As we creep inexorably toward the one-year mark without meaningful rainfall (how mind-boggling is that, anyway?), ideas that were once bandied about in sci-fi mode now start to take on some semblance of credibility. Like, for example, the idea that we have plenty of water available to Texas, it's just a bit on the salty side. So, let's build some big honkin' desalination plants like Saudi Arabia has and we can solve a bunch of our water shortage issues.
Unfortunately, the reality is depressingly ironic. As this Reuters article points out, the Saudis are starting to worry more about peak water than peak oil, and the cost of desalination is starting to make a significant dent in their oil-derived riches.
It's an understatement to say that the Saudis are ginning out a lot of desalinated water. The quoted figure of 3.36 million cubic meters per day equates to almost 900 million gallons per day, enough to supply the equivalent of five cities the size of Midland with their entire water usage. The problem is the expense of producing that water. Using today's currency exchange rate, it's costing almost $2.4 million per day to make the water, and that doesn't include the cost of transporting it.

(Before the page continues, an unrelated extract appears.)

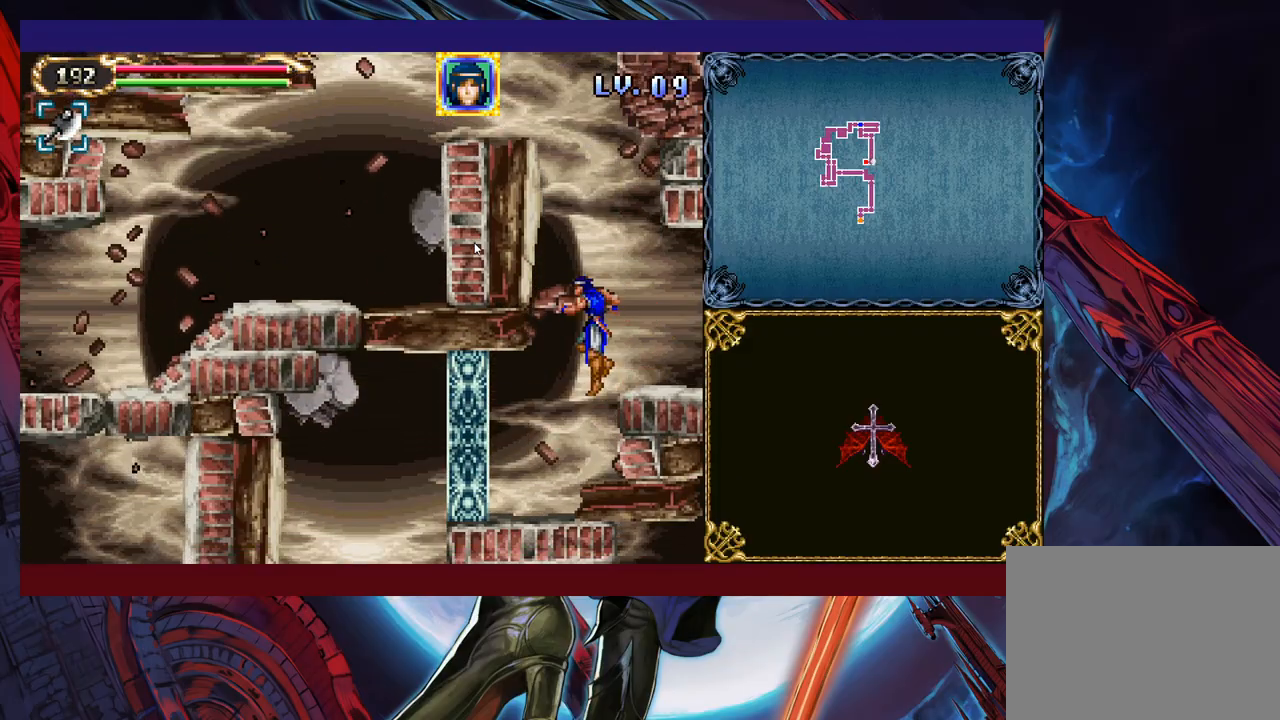
{"buttons": [], "left_stick": "center", "events": [[283, "left_stick", "left"], [433, "left_stick", "center"]]}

Of course, the Saudis are hit with a "double dip," as they're using oil and gas to produce the water that they would otherwise have been selling to us. The article estimates that about half the cost of desalination is energy-related.
Desalination is still something that needs to be considered as a way of mitigating the effects of our extreme drought, but it's not only a long-term solution, but also an expensive one. On the other hand, all the cheap alternatives are gone.